→ **Exercise**: The first line to keep is the one containing "管人痴又在随地大小便了"; restate it and all lines after it through the end of the material, word for word and nothing else.
(Provided data Opens)
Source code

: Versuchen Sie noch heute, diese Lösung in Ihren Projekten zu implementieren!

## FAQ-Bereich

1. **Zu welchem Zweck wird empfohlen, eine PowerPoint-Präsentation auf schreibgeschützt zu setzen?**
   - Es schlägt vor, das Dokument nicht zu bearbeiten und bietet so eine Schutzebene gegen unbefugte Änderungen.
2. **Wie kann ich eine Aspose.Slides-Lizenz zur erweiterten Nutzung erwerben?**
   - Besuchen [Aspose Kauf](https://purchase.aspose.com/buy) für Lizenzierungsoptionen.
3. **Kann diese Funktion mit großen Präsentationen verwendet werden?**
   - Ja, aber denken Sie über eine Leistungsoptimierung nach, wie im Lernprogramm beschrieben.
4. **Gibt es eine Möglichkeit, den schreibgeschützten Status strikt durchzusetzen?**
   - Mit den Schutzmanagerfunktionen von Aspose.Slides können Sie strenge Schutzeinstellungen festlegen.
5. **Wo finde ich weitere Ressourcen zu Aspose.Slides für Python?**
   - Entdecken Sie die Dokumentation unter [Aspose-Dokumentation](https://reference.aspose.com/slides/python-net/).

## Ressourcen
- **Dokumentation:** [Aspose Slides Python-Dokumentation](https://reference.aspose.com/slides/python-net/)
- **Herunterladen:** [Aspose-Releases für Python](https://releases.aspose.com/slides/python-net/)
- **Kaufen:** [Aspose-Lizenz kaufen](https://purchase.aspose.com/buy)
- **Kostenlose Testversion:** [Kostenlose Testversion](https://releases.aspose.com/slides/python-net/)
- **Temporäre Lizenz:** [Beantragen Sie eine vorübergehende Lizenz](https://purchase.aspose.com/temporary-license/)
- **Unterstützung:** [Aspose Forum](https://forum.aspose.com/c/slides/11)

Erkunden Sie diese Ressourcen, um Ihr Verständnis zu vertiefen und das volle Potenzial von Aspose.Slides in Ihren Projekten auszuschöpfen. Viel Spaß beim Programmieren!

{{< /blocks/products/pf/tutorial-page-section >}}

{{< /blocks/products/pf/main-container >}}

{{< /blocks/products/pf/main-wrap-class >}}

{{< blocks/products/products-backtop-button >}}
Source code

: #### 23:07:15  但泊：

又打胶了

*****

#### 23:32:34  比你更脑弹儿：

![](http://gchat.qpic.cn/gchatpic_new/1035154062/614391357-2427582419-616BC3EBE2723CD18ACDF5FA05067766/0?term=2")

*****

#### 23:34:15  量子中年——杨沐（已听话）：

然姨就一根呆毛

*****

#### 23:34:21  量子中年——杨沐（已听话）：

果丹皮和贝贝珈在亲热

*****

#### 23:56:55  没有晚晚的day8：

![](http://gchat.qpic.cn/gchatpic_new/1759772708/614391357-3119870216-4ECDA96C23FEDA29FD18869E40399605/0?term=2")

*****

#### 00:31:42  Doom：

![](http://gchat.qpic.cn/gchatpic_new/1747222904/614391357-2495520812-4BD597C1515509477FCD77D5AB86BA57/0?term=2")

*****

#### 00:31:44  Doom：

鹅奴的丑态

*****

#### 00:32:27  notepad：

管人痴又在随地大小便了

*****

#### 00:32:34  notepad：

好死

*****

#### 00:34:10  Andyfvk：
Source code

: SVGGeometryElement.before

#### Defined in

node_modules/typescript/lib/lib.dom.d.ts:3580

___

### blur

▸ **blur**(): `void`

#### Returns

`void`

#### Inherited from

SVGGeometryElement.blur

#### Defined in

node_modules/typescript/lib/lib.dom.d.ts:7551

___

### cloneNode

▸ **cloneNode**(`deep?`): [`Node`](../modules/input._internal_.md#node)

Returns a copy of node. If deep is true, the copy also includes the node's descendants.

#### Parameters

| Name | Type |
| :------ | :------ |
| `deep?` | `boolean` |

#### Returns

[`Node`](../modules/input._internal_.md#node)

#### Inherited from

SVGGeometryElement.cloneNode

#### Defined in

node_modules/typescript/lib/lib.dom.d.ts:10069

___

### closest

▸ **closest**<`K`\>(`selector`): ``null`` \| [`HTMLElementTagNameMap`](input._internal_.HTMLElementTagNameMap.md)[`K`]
(Provided data Closes)
→ **Response for this exercise**:
管人痴又在随地大小便了

*****

#### 00:32:34  notepad：

好死

*****

#### 00:34:10  Andyfvk：
Source code

: SVGGeometryElement.before

#### Defined in

node_modules/typescript/lib/lib.dom.d.ts:3580

___

### blur

▸ **blur**(): `void`

#### Returns

`void`

#### Inherited from

SVGGeometryElement.blur

#### Defined in

node_modules/typescript/lib/lib.dom.d.ts:7551

___

### cloneNode

▸ **cloneNode**(`deep?`): [`Node`](../modules/input._internal_.md#node)

Returns a copy of node. If deep is true, the copy also includes the node's descendants.

#### Parameters

| Name | Type |
| :------ | :------ |
| `deep?` | `boolean` |

#### Returns

[`Node`](../modules/input._internal_.md#node)

#### Inherited from

SVGGeometryElement.cloneNode

#### Defined in

node_modules/typescript/lib/lib.dom.d.ts:10069

___

### closest

▸ **closest**<`K`\>(`selector`): ``null`` \| [`HTMLElementTagNameMap`](input._internal_.HTMLElementTagNameMap.md)[`K`]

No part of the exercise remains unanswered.